DIGI-Invitel merger control: the HCA imposes additional HUF 20 M in administrative penalty on DIGI


The lengthy merger control proceeding initiated in July 2017 by DIGI Távközlési és Szolgáltató Kft (DIGI) for the acquisition of Invitel Távközlési Zrt (Invitel) eventually comes to an end with the 28 July 2020 order issued by the Competition Council. This time DIGI is obliged to pay additional HUF 20 M penalty (following the earlier amount of 45M) due to providing (once more) inaccurate information and data  to the Hungarian Competition Authority (HCA). The HCA considers the penalties a reminder to corporations about the value of data accuracy and the significance of credibility.

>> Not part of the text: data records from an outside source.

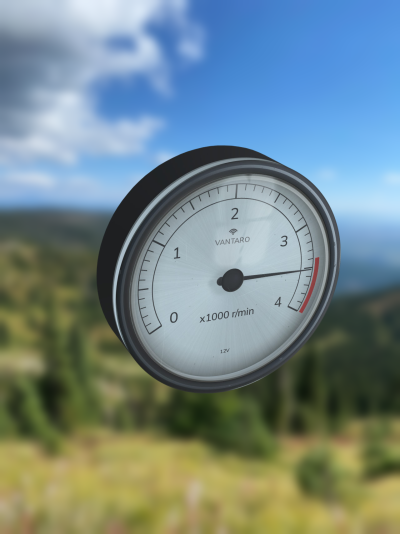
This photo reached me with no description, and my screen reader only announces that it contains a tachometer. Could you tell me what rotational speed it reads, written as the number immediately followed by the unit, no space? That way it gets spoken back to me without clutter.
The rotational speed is 3500rpm
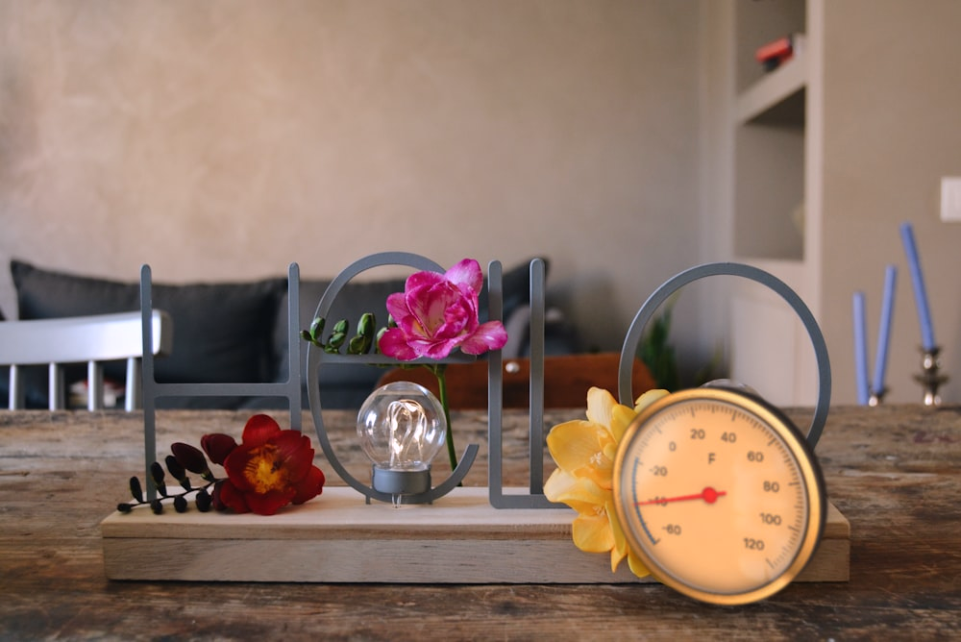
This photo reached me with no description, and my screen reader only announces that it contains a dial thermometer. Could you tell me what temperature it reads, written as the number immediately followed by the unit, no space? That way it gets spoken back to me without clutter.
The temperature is -40°F
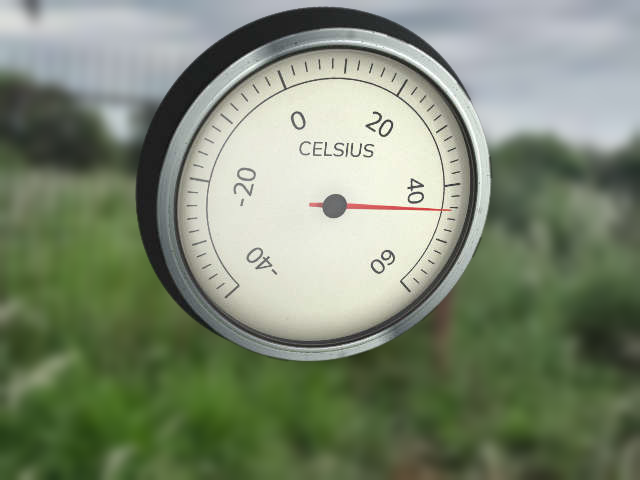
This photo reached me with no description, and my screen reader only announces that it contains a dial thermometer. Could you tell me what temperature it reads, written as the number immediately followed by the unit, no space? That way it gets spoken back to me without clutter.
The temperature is 44°C
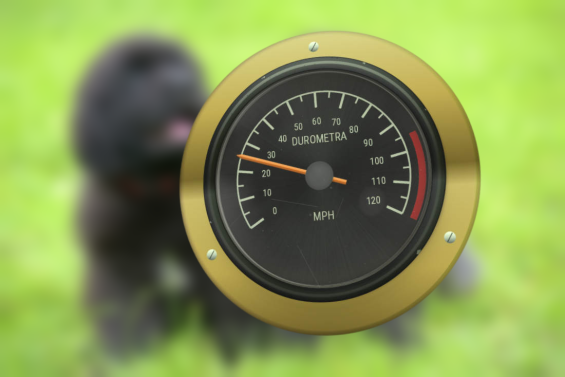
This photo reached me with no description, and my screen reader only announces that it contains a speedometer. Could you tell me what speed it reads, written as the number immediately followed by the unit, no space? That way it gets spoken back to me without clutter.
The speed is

DIGI duly reported the acquisition of Invitel to the HCA in August, 2017, in line with Section 24 para (1) of the Competition Act, because the merger qualified as a direct acquisition of control. Subsequently during the merger control proceeding initiated in September 2017 DIGI erred in providing misleading data to the HCA. The purpose of the proceeding was to clarify whether the merger could possibly result in substantial fallback in competition in the involved telecom service market. In this respect, DIGI provided misleading data in specifying the settlements where DIGI and one of its corporate affiliates, i-TV Digitális Távközlési Zrt (i-tv) provided wire broadcasting services by using other network infrastructures while Invitel was also simultaneously present as wire service provider. 

Due to the incorrect data the HCA had to revoke its May 2018 decision. For the procedural infringement DIGI was imposed HUF 90M penalty (which the Metropolitan Tribunal reduced to only HUF 45M). Even this revoked decision would have authorized the merger only conditionally, if DIGI were to fulfil obligations to reduce anticompetitive effects with respect to the settlements involved in the simultaneous service-providing. 

The repeated merger control proceeding started in November 2018, and this time DIGI failed to update information on one involved settlement, Szécsény, where market conditions changed in the past year, and the former agreements for lease and operation  were no longer in effect between the settlement’s network provider and i-TV. The new HCA decision was accordingly, mistaken in identifying Szécsény among other settlements involved in anticompetitive practices, and extended the obligations imposed on them without accurate factual grounds.  When HCA was informed of the data error, DIGI presented as an excuse that i-TV informed it too late of the change in the agreements, only after the HCA requested the submission of its certificates. According to the Competition Council, any omission of communication between DIGI and a member of its company group, i-TV will not exempt DIGI from its obligation to provide full-scale and accurate information to the HCA.  

According to Section 61 para 3 of the Competition Act, the lowest amount of administrative penalty is HUF two hundred thousand, its highest amount is one per cent of the net profit realized in the business year that preceded the HCA order imposing the penalty. When specifying the amount, the HCA considered DIGI’s financial performance, the severity of omission (impeding HCA in clarifying the facts) and its consequences  (the decision had to be modified). At the same time the HCA also considered the fact that inaccurate data-providing affected only one settlement this time, and DIGI did not benefit from the omission. Eventually HCA imposed a penalty of only HUF 20 M which is substantially (4,2%) lower than the statutory maximum.